Aus der Ferne wirkt der große Teppich von Mio Zając wie ein Prachtstück der persischen Knüpfkunst aus einer früheren Epoche. Aber treten Sie näher heran! Dann werden Sie feststellen, dass der „Teppich“ nicht aus Wolle und Seide, sondern aus Baumwollpapier und Pigment besteht. Und wenn Sie noch näherkommen, werden Sie bemerken, dass die angeblichen Knoten aus Emoticons gebildet wurden. Insgesamt wurden alle 3.297 Emoticon-Zeichen aus dem Jahr 2021 eng an eng gedruckt, um die perfekte Illusion eines historischen Perserteppichs zu erzeugen.
Die Ornamente von Zając’s Teppich sind nicht beliebig gewählt worden. Der Kölner Künstler bezieht sich auf das sogenannte “Clark Sickle-Leaf Carpet”, einen persischen Teppich aus dem 17. Jahrhundert mit Motiven von Zweigen, Sichelblättern und Weinreben, die auf Papier präzise nachgebildet wurden. Das Original wird als Meisterwerk der islamischen Kunst gesehen und wurde 2013 für über 33 Millionen Dollar versteigert.

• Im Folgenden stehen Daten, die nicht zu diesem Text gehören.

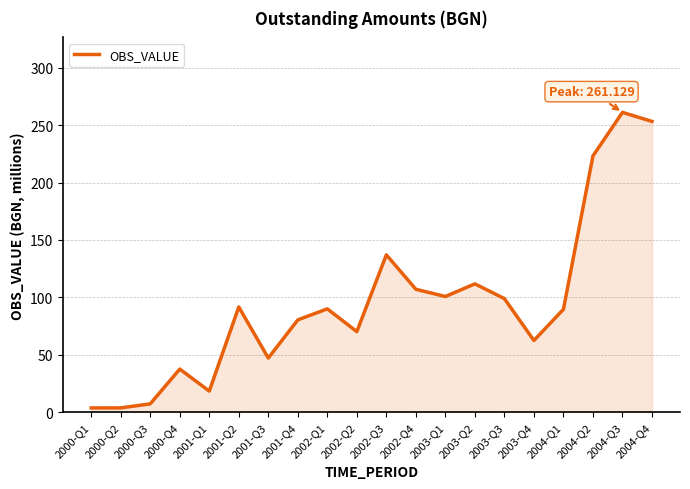

Is it true that the value at 2001-Q4 is 121.8?

False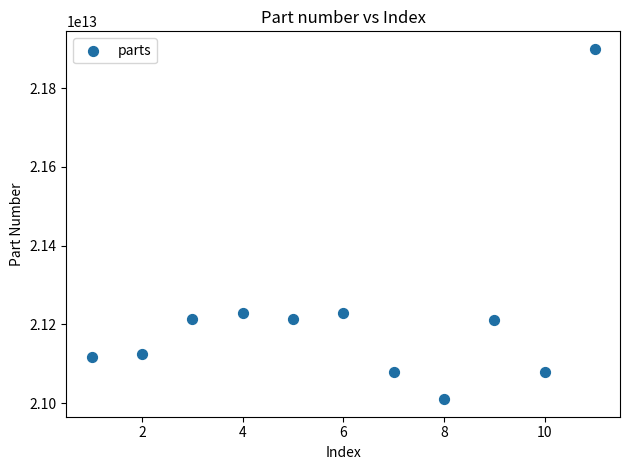

What is the average X value?

6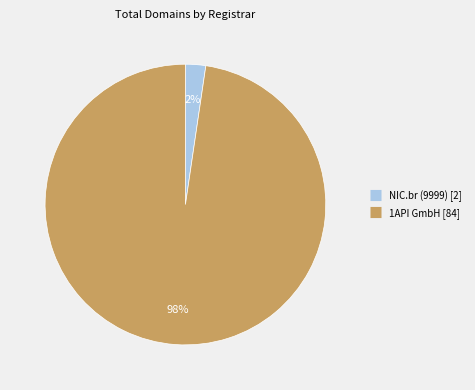

To the nearest percent, what is the combined percentage of NIC.br (9999) and 1API GmbH?

100%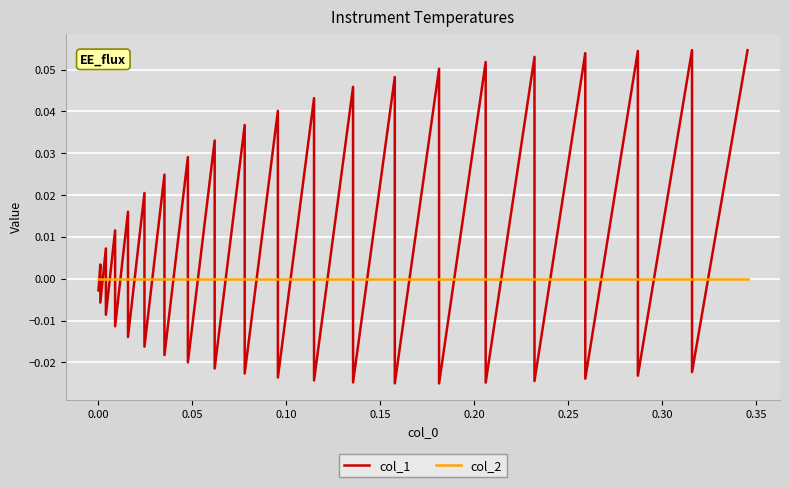

At how many categories does at least one series exceed 0?

20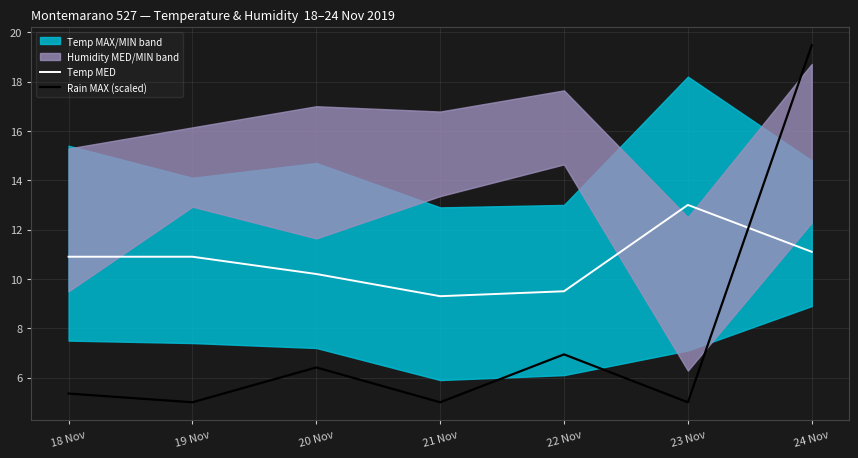

What is the maximum value shown in the chart?

19.5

Seitdem gilt es als der teuerste Teppich der Welt. Im Gegensatz zu diesem kostbaren Stück stehen die digitalen Emoticon-Zeichen, die inzwischen in der alltäglichen Kommunikation weltweit verwendet werden und die Funktion haben, komplexe Gefühle und Botschaften. Hier prallen also zwei Welten aufeinander: die traditionsreiche Symbolik eines kulturellen Erbes und die schnelle Bildsprache der Gegenwart. Mio Zając inszeniert gekonnt den Kontrast. Allerdings bleibt offen, ob er mit dieser bewussten Trivialisierung eines wertvollen Werks der persischen Hochkultur die Banalität unseres digitalen Alltags oder den Wahnsinn des Kunstmarktes kommentiert.